- Document passage:
Content starts
I want to sort elements by frequency . For example let

```
x = ["a", "d", "d", "c", "c", "c", "f", "b", "b" ,"b", "b"]
```

I want to have output sorted as

```
x = ["b", "b" ,"b", "b","c", "c", "c, "d", "d", "a", "f"]
```

where we have 4 `b`

, 3 `c`

, 2`d`

, 1`a`

and 1`f`

.

You can use `StatsBase`

:

```
using StatsBase
function to_sort_x(x)
counts = countmap(x)
sorted_x = sort(x, by=x -> counts[x], rev=true)
return sorted_x
end
sorted_x = to_sort_x(x)
```

If you’re using `DataFrames`

, you can also do this

```
using DataFrames
x = ["a", "d", "d", "c", "c", "c", "f", "b", "b" ,"b", "b"]
df = DataFrame(x = x)
gdf = groupby(df, :x)
transform!(gdf, nrow => :count)
Content ends
- Work order A: For the thread on sorting by frequency, decide whether each statement agrees with it, answering yes or no and quoting the deciding words: (i) the desired output is based on the count of 4 for "b"; (ii) the StatsBase function sorts elements from lowest count to highest; (iii) the DataFrames approach groups the data frame by the column :x.
- Work order B: Using the thread on sorting by frequency, explain why "b" comes first in the desired output.
- Work order C: Go on with the thread on sorting by frequency, starting after its last line of code.

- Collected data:
Content starts
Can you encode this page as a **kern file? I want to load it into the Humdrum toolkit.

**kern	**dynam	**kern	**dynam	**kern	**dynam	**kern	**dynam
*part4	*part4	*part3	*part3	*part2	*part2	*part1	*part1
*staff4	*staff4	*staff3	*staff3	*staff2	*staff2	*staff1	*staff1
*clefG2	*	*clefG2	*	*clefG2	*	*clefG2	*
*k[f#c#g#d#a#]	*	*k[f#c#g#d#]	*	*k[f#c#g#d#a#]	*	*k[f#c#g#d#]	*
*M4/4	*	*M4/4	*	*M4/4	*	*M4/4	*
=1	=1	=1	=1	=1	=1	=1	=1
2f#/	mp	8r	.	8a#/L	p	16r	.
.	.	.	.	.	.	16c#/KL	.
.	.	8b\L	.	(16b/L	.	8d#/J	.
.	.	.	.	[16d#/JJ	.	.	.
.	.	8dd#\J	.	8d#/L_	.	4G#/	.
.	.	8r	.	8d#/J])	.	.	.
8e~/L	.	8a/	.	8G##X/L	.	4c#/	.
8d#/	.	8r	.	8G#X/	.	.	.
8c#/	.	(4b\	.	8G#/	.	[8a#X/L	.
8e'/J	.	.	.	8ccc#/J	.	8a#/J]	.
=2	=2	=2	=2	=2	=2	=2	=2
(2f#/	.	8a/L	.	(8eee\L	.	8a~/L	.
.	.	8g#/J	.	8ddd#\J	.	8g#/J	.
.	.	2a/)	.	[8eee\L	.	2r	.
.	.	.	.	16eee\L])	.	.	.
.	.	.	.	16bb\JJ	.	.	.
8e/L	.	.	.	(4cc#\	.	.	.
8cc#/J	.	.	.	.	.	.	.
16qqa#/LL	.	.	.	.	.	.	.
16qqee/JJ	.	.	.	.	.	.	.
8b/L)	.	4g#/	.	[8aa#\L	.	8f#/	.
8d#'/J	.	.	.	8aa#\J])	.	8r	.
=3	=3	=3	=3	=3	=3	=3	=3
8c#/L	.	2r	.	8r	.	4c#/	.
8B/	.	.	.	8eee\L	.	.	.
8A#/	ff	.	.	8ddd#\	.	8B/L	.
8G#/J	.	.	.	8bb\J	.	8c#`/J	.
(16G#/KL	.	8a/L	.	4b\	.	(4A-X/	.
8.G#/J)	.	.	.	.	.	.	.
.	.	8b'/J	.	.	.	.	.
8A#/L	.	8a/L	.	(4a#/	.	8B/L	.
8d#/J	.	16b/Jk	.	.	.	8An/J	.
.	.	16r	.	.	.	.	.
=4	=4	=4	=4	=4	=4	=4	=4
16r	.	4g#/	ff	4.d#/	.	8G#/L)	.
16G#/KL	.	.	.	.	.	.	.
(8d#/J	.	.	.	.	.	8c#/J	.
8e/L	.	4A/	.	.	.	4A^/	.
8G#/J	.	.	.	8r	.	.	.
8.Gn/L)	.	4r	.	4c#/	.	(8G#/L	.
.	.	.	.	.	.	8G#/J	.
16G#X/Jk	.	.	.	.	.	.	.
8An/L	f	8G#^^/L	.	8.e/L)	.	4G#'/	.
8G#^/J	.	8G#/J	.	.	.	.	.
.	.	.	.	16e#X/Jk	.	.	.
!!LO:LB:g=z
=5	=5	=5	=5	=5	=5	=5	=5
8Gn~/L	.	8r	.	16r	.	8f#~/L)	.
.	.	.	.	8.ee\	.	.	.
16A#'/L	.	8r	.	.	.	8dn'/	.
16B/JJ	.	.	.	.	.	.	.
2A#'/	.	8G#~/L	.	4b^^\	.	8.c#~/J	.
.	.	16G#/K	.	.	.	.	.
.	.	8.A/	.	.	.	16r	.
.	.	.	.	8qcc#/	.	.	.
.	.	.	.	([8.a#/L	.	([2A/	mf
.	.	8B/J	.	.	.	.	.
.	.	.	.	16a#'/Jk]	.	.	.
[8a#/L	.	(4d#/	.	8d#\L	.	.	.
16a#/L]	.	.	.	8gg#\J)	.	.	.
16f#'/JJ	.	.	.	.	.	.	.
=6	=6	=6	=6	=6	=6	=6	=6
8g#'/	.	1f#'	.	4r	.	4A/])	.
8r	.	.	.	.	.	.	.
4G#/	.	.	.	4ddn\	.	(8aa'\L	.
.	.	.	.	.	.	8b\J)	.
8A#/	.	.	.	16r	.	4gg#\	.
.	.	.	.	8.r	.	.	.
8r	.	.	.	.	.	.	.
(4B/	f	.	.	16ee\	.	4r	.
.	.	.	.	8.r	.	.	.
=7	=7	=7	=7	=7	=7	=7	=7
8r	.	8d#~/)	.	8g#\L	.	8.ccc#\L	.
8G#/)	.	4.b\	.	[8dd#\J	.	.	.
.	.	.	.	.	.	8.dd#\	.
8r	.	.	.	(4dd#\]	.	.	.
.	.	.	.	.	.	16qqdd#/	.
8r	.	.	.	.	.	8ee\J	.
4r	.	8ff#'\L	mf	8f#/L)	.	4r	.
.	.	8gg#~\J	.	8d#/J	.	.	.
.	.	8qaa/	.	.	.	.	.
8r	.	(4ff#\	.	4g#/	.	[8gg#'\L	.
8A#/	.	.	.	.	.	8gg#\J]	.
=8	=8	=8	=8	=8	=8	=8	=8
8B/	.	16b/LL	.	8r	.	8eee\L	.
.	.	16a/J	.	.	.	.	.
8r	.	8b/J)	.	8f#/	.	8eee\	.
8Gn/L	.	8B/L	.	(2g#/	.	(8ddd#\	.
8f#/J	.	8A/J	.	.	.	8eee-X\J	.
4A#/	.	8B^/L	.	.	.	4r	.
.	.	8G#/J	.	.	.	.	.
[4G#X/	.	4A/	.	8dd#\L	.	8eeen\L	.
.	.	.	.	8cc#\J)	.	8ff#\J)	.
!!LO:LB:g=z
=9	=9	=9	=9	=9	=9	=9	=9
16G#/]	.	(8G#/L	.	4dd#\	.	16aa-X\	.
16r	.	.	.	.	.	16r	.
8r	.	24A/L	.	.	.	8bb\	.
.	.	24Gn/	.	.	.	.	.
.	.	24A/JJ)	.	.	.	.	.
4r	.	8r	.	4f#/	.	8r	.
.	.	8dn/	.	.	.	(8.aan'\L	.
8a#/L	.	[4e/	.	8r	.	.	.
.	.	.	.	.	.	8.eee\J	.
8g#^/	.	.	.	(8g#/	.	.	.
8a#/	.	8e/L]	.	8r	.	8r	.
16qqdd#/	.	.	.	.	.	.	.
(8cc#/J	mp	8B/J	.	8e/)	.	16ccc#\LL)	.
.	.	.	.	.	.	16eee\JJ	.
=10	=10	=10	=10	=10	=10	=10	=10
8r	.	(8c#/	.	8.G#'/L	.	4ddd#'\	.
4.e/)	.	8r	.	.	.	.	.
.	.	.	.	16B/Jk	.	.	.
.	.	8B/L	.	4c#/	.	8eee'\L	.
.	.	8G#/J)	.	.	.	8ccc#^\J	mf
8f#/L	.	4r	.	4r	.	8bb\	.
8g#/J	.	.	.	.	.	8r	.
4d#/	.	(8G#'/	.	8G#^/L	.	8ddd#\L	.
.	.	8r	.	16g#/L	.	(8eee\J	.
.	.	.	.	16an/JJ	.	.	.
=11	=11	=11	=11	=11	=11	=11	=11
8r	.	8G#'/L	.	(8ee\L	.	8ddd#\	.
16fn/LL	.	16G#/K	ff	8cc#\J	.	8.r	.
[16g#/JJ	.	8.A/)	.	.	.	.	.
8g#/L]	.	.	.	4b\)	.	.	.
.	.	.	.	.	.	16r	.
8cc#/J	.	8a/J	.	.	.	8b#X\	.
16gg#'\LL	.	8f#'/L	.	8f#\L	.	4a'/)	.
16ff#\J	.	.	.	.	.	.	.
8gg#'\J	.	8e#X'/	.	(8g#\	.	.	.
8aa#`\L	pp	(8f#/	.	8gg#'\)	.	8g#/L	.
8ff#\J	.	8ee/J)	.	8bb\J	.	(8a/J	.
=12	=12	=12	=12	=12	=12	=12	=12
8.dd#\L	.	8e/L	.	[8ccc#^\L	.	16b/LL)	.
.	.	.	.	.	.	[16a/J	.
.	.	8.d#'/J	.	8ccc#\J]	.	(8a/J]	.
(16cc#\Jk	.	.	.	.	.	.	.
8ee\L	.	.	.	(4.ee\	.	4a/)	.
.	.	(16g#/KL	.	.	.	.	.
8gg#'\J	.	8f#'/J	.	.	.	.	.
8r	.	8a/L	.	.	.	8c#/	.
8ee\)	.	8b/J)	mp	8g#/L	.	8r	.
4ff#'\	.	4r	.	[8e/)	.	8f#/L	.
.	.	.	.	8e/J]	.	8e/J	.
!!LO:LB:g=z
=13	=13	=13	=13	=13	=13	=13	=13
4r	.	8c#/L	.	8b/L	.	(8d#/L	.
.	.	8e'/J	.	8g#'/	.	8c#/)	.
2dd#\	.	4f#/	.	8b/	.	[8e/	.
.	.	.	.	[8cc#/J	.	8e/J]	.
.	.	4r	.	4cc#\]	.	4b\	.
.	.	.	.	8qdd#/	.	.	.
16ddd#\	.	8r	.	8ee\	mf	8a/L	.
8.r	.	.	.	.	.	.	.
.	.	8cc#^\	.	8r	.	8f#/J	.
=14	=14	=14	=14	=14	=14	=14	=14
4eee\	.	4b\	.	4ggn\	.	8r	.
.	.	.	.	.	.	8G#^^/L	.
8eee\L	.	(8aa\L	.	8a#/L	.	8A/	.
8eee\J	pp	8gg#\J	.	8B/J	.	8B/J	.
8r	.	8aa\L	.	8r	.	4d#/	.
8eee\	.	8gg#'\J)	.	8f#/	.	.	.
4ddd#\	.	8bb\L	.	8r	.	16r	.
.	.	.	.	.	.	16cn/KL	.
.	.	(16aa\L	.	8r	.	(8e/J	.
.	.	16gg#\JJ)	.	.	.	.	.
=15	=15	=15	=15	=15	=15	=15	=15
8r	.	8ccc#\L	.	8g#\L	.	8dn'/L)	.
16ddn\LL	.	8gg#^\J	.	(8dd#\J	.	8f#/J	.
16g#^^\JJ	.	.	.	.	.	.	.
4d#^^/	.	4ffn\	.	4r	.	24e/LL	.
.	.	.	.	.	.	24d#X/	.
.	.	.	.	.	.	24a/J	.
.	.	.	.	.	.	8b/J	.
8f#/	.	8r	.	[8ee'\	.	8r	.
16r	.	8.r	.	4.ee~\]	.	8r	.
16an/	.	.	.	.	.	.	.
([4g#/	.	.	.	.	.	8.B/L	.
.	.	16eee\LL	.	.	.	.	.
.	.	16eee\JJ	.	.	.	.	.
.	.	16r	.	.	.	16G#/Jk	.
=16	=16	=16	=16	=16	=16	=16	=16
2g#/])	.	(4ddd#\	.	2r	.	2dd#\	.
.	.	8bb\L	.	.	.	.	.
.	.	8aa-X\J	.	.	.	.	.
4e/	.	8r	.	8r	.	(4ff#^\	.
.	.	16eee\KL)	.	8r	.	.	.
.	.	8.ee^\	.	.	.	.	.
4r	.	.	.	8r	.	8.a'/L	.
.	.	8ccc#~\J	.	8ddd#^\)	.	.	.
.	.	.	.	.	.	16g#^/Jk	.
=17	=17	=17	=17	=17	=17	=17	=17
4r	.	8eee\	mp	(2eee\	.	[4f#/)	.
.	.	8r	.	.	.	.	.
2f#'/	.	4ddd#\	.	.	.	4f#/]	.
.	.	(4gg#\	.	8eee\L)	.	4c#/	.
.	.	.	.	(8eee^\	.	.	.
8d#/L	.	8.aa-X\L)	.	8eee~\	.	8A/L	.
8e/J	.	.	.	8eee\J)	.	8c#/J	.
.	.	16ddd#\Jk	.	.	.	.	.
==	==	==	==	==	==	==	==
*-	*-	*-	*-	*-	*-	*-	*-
Content ends
- Expected output A:
(i) Yes: "where we have 4 `b`"
(ii) No: "sort(x, by=x -> counts[x], rev=true)"
(iii) Yes: "gdf = groupby(df, :x)"

- Expected output B: "b" occurs most often in the list. The thread counts 4 "b", 3 "c", 2 "d", 1 "a" and 1 "f", and the desired output runs from the highest count to the lowest.

- Expected output C:
sort!(df, :count, rev=true)
sorted_x = copy(df.x)
```

2 Likes

Also using StatsBase, but with `rle`

and its inverse instead of `countmap`

:

```
function sort_by_count(x)
v, l = rle(x)
idxs = sortperm(l; rev=true)
return @views inverse_rle(v[idxs], l[idxs])
end
```

Some minimal benchmarking suggests that this performs a few times faster than the `countmap`

based method.

2 Likes

@digital_carver

Nice! I think you need to sort the incoming `x`

otherwise

the run length encoding won’t aggregate non-adjacent values.